Re: Problem using Capabilities - OutputSofa

Thilo Goetz Wed, 04 Jun 2008 08:21:24 -0700

And here's some background if you're interested:
http://www.mail-archive.com/[EMAIL PROTECTED]/msg00945.html


There's a lot of discussion before that message,
and a lot afterwards.

So we were mostly agreed that this was broken, but
couldn't agree on the proper fix and finally gave
up.  If we ever do a UIMA 3, we'll have the same
discussion all over :-)

--Thilo

Eddie Epstein wrote:

The CAS reference passed to the annotator process method changes when
Sofa capabilities are declared.
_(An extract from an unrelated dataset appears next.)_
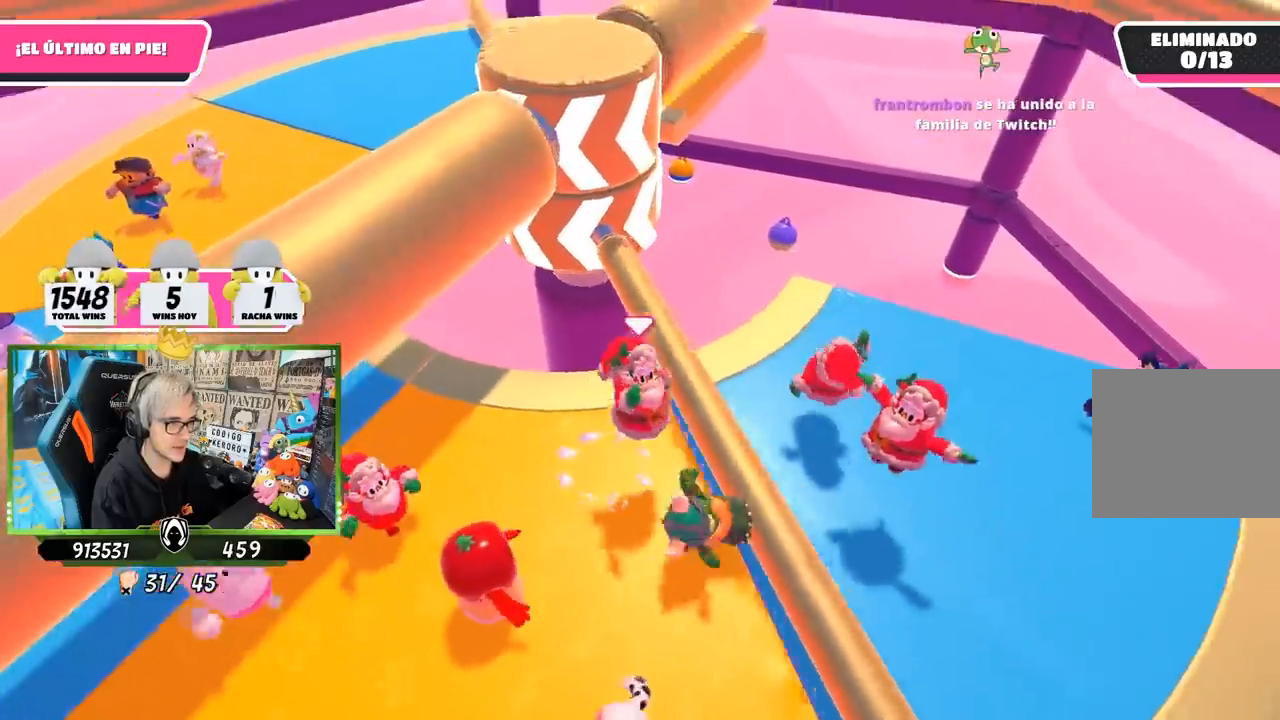
{"buttons": [], "left_stick": "left", "right_stick": "up", "events": [[17, "left_stick", "center"], [67, "left_stick", "right"], [183, "left_stick", "left"], [283, "right_stick", "up"]]}
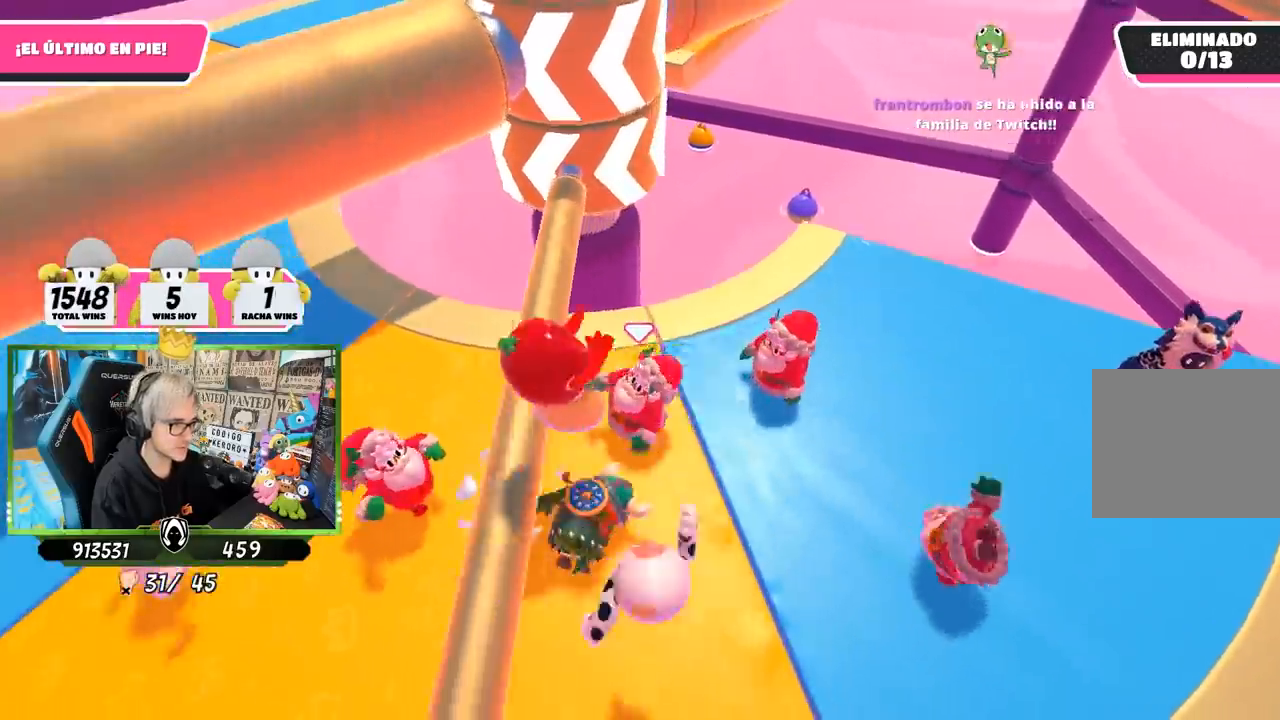
{"buttons": [], "left_stick": "left", "right_stick": "right", "events": [[250, "right_stick", "up-right"], [383, "right_stick", "right"]]}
See
http://incubator.apache.org/uima/downloads/releaseDocs/2.2.2-incubating/docs/html/tutorials_and_users_guides/tutorials_and_users_guides.html#ugr.tug.mvs.deciding_multi_view

After declaring an output Sofa, process gets the "base CAS". To get
the text from the "default" view, try

String originalText = jcas.getCas().getCurrentView().getDocumentText();

Eddie

PS looks like the JCas interface is missing the getCurrentView() method.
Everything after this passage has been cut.